Work request: Report every line of the data that includes "автомобили".
================================
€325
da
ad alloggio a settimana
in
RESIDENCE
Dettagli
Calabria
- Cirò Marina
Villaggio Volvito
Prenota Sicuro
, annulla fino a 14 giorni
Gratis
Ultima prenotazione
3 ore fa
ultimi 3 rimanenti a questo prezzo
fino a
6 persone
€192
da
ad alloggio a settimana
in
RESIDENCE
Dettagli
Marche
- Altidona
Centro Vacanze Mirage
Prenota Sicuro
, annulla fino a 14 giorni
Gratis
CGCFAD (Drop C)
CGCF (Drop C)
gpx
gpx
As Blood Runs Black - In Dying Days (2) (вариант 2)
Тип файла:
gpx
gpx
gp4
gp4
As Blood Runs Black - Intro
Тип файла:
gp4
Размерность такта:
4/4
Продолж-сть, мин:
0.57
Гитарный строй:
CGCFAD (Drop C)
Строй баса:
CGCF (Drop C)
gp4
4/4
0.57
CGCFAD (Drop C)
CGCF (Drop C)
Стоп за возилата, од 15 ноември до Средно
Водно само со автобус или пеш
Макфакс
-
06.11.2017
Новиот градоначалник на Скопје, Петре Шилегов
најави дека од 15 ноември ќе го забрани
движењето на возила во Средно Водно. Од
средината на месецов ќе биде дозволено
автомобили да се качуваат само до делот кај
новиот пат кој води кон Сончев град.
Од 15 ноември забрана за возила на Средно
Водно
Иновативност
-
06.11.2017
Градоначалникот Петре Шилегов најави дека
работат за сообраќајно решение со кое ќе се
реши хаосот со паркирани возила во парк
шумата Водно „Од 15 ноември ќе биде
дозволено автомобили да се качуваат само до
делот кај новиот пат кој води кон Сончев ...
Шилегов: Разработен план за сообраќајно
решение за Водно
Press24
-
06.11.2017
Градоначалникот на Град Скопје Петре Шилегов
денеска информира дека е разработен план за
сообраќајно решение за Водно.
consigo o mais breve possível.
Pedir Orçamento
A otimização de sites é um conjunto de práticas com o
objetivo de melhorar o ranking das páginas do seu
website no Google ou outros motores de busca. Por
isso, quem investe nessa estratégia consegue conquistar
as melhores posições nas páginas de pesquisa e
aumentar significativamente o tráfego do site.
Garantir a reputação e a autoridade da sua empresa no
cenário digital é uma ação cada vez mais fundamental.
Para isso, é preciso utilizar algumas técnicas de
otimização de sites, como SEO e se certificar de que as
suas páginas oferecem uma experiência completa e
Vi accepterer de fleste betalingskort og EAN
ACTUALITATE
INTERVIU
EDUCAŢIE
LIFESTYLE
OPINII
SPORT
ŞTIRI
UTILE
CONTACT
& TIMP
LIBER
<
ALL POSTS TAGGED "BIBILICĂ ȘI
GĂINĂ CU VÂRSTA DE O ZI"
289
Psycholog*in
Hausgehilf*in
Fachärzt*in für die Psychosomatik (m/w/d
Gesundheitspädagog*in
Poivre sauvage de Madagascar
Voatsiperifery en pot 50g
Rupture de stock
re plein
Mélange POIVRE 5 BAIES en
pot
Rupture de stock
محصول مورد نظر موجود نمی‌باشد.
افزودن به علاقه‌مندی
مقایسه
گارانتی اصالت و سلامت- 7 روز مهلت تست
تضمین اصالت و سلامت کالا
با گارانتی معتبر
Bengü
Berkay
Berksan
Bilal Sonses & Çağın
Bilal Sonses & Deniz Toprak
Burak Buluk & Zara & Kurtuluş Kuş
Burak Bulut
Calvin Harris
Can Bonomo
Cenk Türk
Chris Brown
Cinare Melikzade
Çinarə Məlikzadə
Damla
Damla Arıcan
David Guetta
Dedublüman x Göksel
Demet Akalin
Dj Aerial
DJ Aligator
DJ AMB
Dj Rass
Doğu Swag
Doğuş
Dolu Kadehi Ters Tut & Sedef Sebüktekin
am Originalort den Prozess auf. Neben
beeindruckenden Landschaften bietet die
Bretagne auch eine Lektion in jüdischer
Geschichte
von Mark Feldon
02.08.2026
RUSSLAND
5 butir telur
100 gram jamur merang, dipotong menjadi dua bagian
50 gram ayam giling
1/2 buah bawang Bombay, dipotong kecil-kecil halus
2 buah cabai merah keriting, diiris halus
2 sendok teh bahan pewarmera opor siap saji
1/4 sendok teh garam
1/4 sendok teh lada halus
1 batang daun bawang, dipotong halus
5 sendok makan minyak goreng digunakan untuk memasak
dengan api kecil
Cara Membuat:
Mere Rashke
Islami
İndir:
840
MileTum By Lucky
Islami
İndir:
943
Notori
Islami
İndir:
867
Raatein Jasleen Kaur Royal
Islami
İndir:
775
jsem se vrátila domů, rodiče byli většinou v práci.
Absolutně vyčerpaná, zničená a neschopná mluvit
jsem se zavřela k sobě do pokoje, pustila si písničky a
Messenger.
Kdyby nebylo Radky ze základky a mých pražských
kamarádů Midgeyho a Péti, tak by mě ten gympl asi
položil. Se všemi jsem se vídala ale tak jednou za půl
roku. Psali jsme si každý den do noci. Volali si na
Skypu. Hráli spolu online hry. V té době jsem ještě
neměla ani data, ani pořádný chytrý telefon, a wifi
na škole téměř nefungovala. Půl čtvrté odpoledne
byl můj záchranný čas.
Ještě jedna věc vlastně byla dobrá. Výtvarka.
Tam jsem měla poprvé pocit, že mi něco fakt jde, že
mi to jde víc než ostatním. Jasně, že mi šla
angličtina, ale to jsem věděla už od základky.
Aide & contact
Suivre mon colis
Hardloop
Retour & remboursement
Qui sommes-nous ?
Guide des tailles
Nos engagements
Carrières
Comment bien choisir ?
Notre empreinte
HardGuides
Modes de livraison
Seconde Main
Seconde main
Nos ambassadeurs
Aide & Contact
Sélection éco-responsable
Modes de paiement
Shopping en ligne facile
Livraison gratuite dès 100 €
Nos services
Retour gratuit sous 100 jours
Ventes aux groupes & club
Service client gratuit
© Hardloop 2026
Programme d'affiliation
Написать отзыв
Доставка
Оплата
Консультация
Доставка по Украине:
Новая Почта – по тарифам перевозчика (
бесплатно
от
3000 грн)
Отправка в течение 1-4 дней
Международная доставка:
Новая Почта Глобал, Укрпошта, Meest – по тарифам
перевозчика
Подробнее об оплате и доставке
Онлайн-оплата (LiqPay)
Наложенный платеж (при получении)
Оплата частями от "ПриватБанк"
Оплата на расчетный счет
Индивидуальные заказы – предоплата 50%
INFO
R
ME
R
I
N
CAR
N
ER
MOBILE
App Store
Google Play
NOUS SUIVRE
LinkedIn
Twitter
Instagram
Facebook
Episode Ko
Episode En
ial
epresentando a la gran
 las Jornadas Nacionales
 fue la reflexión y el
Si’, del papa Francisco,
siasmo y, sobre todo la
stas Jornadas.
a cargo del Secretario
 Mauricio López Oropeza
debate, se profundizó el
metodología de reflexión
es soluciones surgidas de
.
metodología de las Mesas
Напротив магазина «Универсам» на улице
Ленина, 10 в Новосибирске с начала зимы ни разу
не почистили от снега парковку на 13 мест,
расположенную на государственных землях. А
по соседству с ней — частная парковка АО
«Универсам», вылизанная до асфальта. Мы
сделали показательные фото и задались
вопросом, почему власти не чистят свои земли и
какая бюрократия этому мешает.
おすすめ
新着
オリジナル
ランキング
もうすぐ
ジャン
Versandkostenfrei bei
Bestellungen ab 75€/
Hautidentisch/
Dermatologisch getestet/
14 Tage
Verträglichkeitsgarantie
================================
Written answer:
автомобили да се качуваат само до делот кај
дозволено автомобили да се качуваат само до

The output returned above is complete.